Democracy defenders on Monday sharply criticized Israeli Prime Minister Benjamin Netanyahu's agreement to place the country's National Guard under the control of National Security Minister Itamar Ben-Gvir, a far-right extremist who has advocated the ethnic cleansing of Palestinians.
Netanyahu's move is in exchange for a promise from Ben-Gvir's Otzma Yehudit (Jewish Power) party to remain in the prime minister's governing coalition despite an earlier threat to exit if Netanyahu delayed a highly controversial judicial overhaul. Facing massive street protests and a general strike by the nation's largest trade union, Netanyahu agreed on Monday to postpone the legislation until April or early May.
Hundreds of thousands of Israelis took to the streets Sunday to protest Netanyahu's firing of Defense Minister Yoav Gallant, who a day earlier advocated for a monthlong pause to the judicial reform.
"Instead of democracy, Israel doubles down on fascism against Palestinians."
Netanyahu explained in a televised address Monday that he is "not willing to tear the country apart," while asserting that "there must not be civil war."
The Association for Civil Rights in Israel (ACRI) said in response to Netanyahu's deal with his security minister: "We already saw what happened when Ben-Gvir wanted to suppress the protests, now one can only imagine what will happen when he has his own militias."
It is important to understand—the "National Guard" that Netanyahu promised is a private armed militia that will answer directly to Ben-Gvir. This is a police unit intended first and foremost to act in mixed cities, first and foremost against the Arab population. Such power in Ben-Gvir's hands = certain violation of Arabs' rights. Advancing such a proposal will also enable him to use these forces against the protests and demonstrators.

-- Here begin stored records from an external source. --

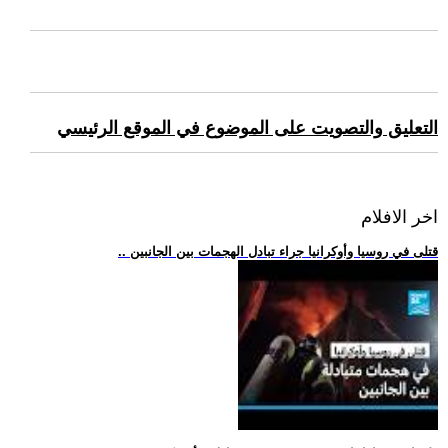
التعليق والتصويت على الموضوع في الموقع الرئيسي
اخر الافلام
.. قتلى في روسيا وأوكرانيا جراء تبادل الهجمات بين الجانبين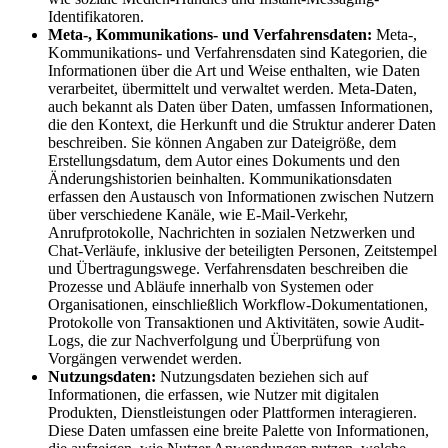
Identifikatoren.
Meta-, Kommunikations- und Verfahrensdaten:
Meta-,
Kommunikations- und Verfahrensdaten sind Kategorien, die
Informationen über die Art und Weise enthalten, wie Daten
verarbeitet, übermittelt und verwaltet werden. Meta-Daten,
auch bekannt als Daten über Daten, umfassen Informationen,
die den Kontext, die Herkunft und die Struktur anderer Daten
beschreiben. Sie können Angaben zur Dateigröße, dem
Erstellungsdatum, dem Autor eines Dokuments und den
Änderungshistorien beinhalten. Kommunikationsdaten
erfassen den Austausch von Informationen zwischen Nutzern
über verschiedene Kanäle, wie E-Mail-Verkehr,
Anrufprotokolle, Nachrichten in sozialen Netzwerken und
Chat-Verläufe, inklusive der beteiligten Personen, Zeitstempel
und Übertragungswege. Verfahrensdaten beschreiben die
Prozesse und Abläufe innerhalb von Systemen oder
Organisationen, einschließlich Workflow-Dokumentationen,
Protokolle von Transaktionen und Aktivitäten, sowie Audit-
Logs, die zur Nachverfolgung und Überprüfung von
Vorgängen verwendet werden.
Nutzungsdaten:
Nutzungsdaten beziehen sich auf
Informationen, die erfassen, wie Nutzer mit digitalen
Produkten, Dienstleistungen oder Plattformen interagieren.
Diese Daten umfassen eine breite Palette von Informationen,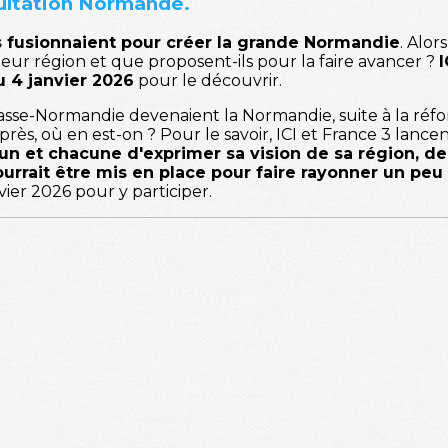
sultation Normande.
ons fusionnaient pour créer la grande Normandie
. Alor
ur région et que proposent-ils pour la faire avancer ?
I
 4 janvier 2026
pour le découvrir.
a Basse-Normandie devenaient la Normandie, suite à la réf
près, où en est-on ? Pour le savoir, ICI et France 3 lanc
un et chacune d'exprimer sa vision de sa région, de
 pourrait être mis en place pour faire rayonner un p
er 2026 pour y participer.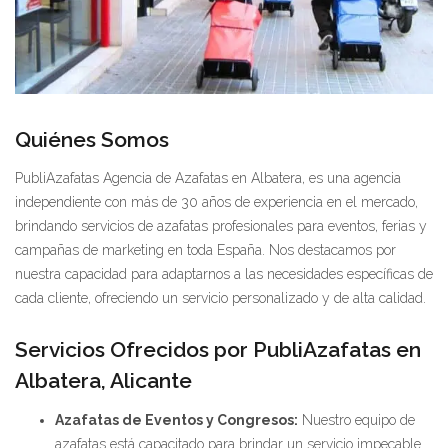
Quiénes Somos
PubliAzafatas Agencia de Azafatas en Albatera, es una agencia
independiente con más de 30 años de experiencia en el mercado,
brindando servicios de azafatas profesionales para eventos, ferias y
campañas de marketing en toda España. Nos destacamos por
nuestra capacidad para adaptarnos a las necesidades específicas de
cada cliente, ofreciendo un servicio personalizado y de alta calidad.
Servicios Ofrecidos por PubliAzafatas en
Albatera, Alicante
Azafatas de Eventos y Congresos:
Nuestro equipo de
azafatas está capacitado para brindar un servicio impecable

This is a new and dangerous addition to the coup d'état that we are witnessing. As if it is not enough to act against the judicial system, now we see operative steps to take authorities from the police and turn them into Ben-Gvir's Revolutionary Guards.
"The National Guard must be under the police rather than under the control of Lehava and the rest of the Kahanists," asserted Gilad Kariv, a member of Israel's parliament representing the center-left Israeli Labor Party, as he referenced the far-right Jewish supremacist political group and followers of Meir Kahane, the Orthodox rabbi convicted of terrorism before being assassinated in 1990.
For progressive critics, the idea of Ben-Gvir having a military unit under his direct control presents a frightening prospect.
Ben-Gvir was convicted in 2007 of incitement to racism and supporting the Kahanist terror group Kach after he advocated the ethnic cleansing of Palestinians. He is also an open admirer of Baruch Goldstein, a Jewish supremacist who murdered 29 Palestinian worshippers at a mosque in the 1994 Cave of the Patriarchs massacre.
Moshe Karadi, former general commissioner of the Israel Police, told the Times of Israel that Ben-Gvir "has formed a private militia for his political needs."
"He's dismantling Israeli democracy" and "turning Israel into a dictatorship," Karadi added.
Currently a unit within the Israel Border Police, the National Guard was established under the previous Israeli government amid rising Palestinian resistance and in the wake of the 2021 military assault on Gaza.